2
votes

Why does this work

(def fibs (cons 0 (cons 1 (lazy-seq (map + fibs (rest fibs))))))
(take 10 fibs)

while this other

(def fibs (lazy-seq (cons 0 (cons 1 (map + fibs (rest fibs))))))
(take 10 fibs)

generate a StackOverflowError?

1
What are you trying to achieve with lazy-seq? It seems to run fine if you just remove it.jmargolisvt
@jmargolisvt On my repl (clojure 1.6) the code ` (def fibs (cons 0 (cons 1 (map + fibs (rest fibs)))))` does not work. Lazy-seq is necessary I think, because it delays the computation of the stream, otherwise it won't work defining fibs in terms of fibs itselfMatteo

1 Answers

4
votes

Let's first note that it also works with one cons outside:

(def fibs (cons 0 (lazy-seq (cons 1 (map + fibs (rest fibs))))))

Let's also establish that lazy-seq is a macro (obviously, since it doesn't evaluate the arguments) and puts the body (the argument(s) to lazy-seq) into a function.

Now, if you "request" an element from that sequence that function will be called once and subsequent calls will return the cached value.

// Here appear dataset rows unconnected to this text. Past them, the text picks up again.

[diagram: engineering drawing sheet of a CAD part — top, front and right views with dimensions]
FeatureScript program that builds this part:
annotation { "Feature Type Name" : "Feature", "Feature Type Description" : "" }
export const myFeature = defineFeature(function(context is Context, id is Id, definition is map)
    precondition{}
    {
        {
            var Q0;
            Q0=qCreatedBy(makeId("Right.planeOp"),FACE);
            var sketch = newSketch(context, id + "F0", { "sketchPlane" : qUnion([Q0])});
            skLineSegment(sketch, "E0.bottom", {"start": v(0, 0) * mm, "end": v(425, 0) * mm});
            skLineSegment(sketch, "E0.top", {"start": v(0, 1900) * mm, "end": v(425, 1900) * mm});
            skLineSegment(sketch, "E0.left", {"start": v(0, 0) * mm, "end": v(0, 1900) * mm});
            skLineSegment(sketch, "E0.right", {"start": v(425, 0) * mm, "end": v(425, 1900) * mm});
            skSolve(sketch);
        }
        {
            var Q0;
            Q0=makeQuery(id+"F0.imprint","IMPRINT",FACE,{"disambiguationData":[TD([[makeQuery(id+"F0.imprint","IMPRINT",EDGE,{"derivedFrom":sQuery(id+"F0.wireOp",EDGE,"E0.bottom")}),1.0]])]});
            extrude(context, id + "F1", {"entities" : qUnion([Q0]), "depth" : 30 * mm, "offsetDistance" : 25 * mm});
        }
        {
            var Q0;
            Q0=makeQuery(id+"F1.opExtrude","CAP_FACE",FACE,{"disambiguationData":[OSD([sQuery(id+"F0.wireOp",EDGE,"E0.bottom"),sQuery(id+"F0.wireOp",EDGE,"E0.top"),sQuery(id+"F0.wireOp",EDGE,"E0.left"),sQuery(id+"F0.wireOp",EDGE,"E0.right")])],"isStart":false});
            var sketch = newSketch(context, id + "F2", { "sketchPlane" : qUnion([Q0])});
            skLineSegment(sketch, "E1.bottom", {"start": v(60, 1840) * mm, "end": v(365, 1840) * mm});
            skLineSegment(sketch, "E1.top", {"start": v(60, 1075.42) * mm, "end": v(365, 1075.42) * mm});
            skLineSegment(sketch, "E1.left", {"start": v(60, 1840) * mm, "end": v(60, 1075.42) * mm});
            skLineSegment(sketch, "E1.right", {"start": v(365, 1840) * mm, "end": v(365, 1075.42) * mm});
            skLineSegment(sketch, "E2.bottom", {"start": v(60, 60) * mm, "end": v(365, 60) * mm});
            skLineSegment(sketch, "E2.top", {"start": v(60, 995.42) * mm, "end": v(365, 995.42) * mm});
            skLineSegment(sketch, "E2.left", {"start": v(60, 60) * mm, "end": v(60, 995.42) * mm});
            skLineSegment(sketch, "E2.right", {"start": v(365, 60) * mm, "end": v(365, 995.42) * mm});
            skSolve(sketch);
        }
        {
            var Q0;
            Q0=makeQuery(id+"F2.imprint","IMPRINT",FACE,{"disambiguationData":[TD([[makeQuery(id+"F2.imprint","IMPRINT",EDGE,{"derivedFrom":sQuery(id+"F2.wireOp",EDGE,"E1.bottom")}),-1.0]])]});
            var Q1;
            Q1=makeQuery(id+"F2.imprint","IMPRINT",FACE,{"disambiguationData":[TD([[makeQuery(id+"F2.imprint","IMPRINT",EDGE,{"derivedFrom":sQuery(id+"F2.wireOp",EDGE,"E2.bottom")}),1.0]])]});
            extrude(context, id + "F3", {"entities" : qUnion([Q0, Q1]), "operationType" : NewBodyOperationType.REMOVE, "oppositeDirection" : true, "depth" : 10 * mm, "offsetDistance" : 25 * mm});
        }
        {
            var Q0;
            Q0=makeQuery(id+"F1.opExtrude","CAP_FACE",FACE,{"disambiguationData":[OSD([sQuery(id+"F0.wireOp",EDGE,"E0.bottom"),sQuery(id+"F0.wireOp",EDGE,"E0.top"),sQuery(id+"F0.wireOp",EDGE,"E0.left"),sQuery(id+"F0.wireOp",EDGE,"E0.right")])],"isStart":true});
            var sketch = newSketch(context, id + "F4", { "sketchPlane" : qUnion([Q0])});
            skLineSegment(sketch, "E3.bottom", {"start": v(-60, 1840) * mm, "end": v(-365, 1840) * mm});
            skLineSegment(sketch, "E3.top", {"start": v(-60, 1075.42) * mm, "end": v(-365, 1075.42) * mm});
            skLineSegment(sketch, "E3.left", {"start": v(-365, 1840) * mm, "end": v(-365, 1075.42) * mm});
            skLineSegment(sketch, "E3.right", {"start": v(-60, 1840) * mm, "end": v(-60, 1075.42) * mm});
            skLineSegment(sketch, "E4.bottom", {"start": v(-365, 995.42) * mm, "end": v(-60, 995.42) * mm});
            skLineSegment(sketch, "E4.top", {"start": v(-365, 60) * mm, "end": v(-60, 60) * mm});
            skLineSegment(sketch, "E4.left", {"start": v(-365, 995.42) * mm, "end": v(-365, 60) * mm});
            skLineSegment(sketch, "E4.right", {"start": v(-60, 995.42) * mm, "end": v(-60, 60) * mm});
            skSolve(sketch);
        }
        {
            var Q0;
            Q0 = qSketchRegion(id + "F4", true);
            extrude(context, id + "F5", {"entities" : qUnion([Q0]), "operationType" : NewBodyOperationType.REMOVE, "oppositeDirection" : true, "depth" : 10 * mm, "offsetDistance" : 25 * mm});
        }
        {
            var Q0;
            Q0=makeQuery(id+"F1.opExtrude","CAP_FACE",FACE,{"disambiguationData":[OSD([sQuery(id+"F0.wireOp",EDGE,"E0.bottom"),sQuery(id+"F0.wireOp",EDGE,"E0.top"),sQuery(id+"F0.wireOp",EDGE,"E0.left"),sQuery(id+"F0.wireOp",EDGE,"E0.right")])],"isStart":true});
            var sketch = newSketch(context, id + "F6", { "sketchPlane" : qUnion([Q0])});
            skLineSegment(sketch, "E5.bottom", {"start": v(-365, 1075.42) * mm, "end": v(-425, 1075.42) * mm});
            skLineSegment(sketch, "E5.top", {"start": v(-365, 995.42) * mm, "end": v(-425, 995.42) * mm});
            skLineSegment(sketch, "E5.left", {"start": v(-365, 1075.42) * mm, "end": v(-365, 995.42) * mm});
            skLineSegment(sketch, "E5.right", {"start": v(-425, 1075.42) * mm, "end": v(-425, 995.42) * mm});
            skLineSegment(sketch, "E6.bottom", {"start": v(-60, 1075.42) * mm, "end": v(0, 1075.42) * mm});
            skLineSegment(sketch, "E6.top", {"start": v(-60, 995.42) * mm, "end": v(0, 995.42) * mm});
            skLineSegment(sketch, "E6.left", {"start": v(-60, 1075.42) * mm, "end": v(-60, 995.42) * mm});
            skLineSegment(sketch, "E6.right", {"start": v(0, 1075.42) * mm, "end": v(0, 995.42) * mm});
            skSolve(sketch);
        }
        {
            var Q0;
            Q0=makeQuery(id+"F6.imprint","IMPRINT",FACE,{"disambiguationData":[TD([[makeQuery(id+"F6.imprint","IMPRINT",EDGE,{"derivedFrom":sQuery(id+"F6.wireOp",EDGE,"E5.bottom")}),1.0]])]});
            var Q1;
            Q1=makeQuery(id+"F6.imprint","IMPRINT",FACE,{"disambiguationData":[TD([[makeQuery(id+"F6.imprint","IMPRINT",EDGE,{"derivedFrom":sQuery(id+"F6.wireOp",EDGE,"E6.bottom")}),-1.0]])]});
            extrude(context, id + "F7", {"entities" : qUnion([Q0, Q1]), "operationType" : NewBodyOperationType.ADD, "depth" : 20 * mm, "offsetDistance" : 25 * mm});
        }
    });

Obviously, only once that function returns something you have a value available. Now, what's happening in our bad case:

Imagine clojure is in the middle of evaluating the function for the very first time. The first thing it needs is +, fibs and (rest fibs) in order to pass this to cons. Now clojure will see that fibs is a lazy sequence and invoke it! This is because you're currently in your first invocation and haven't returned. This is causing an infinite recursion.

The fix is easy: Make sure there is a realized element in the beginning of the list so that the two expressions, fibs and (rest fibs) can return something. In particular, taking the rest of (cons 1 whatever) will return whatever without realizing a single element (important since otherwise we'd have the same problem again).